Michael Vidor—the man behind L’Auberge, Genoa, and Tanuki—replaced stodge with bohemian, come-as-you-are excellence.

By Karen Brooks August 15, 2016 Published in the September 2016 issue of Portland Monthly

Genoa for michael vidor 1980s courtesy cathy whims svbdpa

In 1971, Portland restaurateur Michael Vidor upended Portland’s idea of a “nice night out” with Genoa, a SE Belmont Street haven for all-evening Northern Italian feasts at a time when basil had to be homegrown, because no one in town sold it yet. Chef Cathy Whims, who ran the lauded kitchen at Genoa for years before decamping to her own restaurant Nostrana, dug up this old-school photo of diners of years past for us.

A pothead, and a Harvard grad. The son of a Hollywood director. A gifted gabber, who could recite stats on every boxing champion in history. A man who would laugh at the fact that you’ve probably never heard of him. Yet make no mistake: if you eat out in today’s Portland, you know Michael Vidor, even though he died in 2000. The prolific restaurateur is soaked into the DNA of our food city: he replaced “fine dining” with a bohemian vision of come-as-you-are excellence, curiosity, and rigor.

In 1969, the former TV producer didn’t have a clue when it came to running a restaurant. No matter. He knew what he liked: no fussy food, no pretension.

Enter L’Auberge, his tumbledown storefront on West Burnside, which stood as Portland’s first low-rent haute-comfort restaurant, filled with flaming crêpes suzette and coquilles St. Jacques; it was Le Pigeon 13 years before Gabriel Rucker was born. (Vidor once confessed to me for a 1984 Willamette Week profile: “[At first] we didn’t know what we were doing…. The willingness of Portland to accept such a blatantly fraudulent French restaurant says something about Portland that’s nice for me.”) Two years later his next project, Genoa, presaged the way the city geeks out about food, preparing all-evening Northern Italian feasts at a time when basil had to be homegrown, because no one sold it. At both places, you could show up in jeans and eat the best food in town.
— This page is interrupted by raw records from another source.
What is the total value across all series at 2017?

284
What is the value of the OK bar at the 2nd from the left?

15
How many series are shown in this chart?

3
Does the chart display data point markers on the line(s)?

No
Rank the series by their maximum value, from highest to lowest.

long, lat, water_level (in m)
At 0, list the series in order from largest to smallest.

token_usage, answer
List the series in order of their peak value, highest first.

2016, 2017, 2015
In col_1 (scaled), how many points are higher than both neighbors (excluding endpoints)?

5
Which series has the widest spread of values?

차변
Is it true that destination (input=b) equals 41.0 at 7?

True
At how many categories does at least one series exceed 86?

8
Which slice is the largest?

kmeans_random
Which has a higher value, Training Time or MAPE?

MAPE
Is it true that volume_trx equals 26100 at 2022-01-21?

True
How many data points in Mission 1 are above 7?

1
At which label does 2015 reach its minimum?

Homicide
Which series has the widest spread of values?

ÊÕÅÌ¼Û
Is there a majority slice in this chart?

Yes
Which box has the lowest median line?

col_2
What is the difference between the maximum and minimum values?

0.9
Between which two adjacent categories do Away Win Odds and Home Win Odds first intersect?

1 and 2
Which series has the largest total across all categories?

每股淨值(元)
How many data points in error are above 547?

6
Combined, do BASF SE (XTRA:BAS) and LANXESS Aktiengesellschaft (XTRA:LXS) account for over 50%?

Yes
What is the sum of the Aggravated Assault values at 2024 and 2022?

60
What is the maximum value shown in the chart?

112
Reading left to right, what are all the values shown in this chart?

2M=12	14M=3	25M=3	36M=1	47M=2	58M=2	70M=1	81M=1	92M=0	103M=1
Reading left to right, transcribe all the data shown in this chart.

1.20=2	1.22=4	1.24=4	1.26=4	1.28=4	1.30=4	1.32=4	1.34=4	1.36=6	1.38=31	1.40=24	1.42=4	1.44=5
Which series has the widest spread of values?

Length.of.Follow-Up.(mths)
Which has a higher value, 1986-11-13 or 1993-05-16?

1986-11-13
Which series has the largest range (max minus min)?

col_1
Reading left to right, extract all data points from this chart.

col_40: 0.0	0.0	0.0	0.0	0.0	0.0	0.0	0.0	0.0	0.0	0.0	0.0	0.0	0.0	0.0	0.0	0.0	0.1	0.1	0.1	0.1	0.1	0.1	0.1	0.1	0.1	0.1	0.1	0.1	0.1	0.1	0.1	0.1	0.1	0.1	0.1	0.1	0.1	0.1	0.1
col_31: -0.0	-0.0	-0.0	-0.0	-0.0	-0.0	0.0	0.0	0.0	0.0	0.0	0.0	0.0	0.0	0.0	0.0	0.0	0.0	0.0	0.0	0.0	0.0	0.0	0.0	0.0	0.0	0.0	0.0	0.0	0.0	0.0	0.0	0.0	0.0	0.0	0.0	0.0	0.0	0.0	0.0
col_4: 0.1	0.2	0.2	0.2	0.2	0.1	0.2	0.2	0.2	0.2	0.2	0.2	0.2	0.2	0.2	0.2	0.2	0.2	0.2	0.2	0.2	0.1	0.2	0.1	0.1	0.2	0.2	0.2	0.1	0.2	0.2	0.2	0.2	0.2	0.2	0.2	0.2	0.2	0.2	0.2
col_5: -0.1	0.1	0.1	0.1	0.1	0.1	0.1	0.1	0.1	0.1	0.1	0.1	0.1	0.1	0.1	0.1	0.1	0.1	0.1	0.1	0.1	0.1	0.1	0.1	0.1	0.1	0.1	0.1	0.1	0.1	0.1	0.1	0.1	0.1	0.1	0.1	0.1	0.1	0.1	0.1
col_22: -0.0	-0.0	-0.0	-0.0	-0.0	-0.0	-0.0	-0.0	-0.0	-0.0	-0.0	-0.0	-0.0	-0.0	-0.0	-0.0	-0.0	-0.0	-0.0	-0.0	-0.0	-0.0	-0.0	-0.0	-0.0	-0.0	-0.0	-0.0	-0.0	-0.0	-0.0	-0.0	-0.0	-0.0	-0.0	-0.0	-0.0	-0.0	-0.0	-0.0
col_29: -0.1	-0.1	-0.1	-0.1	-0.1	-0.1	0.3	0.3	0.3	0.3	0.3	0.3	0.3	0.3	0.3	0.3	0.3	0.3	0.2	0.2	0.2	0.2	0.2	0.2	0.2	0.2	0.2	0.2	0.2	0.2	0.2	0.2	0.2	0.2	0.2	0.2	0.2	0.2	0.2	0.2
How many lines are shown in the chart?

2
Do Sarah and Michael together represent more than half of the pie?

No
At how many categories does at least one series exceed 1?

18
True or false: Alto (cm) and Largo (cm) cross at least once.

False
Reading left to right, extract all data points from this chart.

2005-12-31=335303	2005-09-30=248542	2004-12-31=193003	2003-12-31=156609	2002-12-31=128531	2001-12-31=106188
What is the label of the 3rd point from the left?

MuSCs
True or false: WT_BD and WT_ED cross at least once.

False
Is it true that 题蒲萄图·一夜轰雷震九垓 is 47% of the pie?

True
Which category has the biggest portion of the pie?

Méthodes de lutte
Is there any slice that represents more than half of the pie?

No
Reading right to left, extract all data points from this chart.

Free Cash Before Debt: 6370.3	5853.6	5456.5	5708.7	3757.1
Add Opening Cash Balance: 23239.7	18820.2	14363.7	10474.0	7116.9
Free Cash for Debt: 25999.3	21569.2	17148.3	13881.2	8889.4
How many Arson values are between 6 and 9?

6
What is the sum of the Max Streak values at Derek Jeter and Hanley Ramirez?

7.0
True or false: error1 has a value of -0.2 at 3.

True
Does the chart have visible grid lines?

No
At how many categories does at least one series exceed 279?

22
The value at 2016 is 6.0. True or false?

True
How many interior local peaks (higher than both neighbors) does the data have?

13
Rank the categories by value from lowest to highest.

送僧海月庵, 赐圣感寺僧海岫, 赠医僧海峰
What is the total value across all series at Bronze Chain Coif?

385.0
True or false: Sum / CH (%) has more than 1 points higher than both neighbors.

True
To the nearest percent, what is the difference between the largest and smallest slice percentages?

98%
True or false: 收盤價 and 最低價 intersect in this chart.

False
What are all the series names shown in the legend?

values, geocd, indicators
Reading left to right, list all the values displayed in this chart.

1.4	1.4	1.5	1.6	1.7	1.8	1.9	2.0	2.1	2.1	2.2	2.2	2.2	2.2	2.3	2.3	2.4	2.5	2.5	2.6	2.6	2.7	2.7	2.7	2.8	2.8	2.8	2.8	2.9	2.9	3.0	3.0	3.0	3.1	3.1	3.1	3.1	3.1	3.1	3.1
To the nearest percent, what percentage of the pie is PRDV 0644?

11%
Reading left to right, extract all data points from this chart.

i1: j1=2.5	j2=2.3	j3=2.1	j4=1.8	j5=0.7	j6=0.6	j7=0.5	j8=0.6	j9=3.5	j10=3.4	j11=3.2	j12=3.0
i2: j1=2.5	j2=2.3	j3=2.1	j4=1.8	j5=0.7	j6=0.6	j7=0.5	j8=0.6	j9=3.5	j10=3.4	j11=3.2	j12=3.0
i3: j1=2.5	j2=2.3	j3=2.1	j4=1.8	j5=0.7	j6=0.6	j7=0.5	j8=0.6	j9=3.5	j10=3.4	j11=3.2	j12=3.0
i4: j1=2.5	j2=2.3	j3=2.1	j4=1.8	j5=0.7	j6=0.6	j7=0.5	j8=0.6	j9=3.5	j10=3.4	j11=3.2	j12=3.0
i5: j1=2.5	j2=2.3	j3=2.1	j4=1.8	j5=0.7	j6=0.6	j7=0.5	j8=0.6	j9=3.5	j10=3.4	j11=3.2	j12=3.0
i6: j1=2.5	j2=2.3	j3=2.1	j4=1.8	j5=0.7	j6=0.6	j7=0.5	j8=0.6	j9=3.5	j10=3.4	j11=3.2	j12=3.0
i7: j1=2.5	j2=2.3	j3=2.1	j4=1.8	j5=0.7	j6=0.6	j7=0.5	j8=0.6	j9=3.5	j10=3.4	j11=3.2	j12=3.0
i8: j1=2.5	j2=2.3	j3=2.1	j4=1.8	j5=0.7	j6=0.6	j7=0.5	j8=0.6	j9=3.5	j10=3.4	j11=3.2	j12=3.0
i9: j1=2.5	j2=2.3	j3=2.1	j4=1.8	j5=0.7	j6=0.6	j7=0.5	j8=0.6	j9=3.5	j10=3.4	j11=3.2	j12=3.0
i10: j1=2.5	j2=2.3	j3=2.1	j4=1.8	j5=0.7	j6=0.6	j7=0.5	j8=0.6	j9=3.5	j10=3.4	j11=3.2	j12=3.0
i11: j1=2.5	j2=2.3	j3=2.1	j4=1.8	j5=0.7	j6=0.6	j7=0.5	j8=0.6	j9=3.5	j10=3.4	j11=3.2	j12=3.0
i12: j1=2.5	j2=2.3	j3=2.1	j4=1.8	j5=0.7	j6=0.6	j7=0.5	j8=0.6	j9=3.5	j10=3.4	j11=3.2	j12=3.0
In so many ways, that spirit has never left us.

Before leaving Portland in 1984, the city’s original quirky food impresario also started The Wood Stove and Tanuki, one of America’s first Japanese yakitori grills. (Tanuki chef Bob Shimabukuro arrived with the ideal résumé for a Vidor employee: expert in Japanese carpentry, former Reed physics student, no food experience; he built the place, then Vidor made him chef.) Vidor also cofounded another legend, Macheezmo Mouse, an arty-healthy Mexican chain that briefly looked poised for a national breakout success.

Each project encapsulated the best of Portland: food first, personal expression above all else. “Michael always anticipated a food trend,” says former L’Auberge cook June Reznikoff. “You look back and, oh my god: Wood Stove was American comfort. Genoa, the first tasting menus. Tanuki, the Japanese wave.” We bet Vidor is still laughing (and toking), somewhere.

Descendants: Five groundbreaking spots in two decades? We haven’t seen his like since.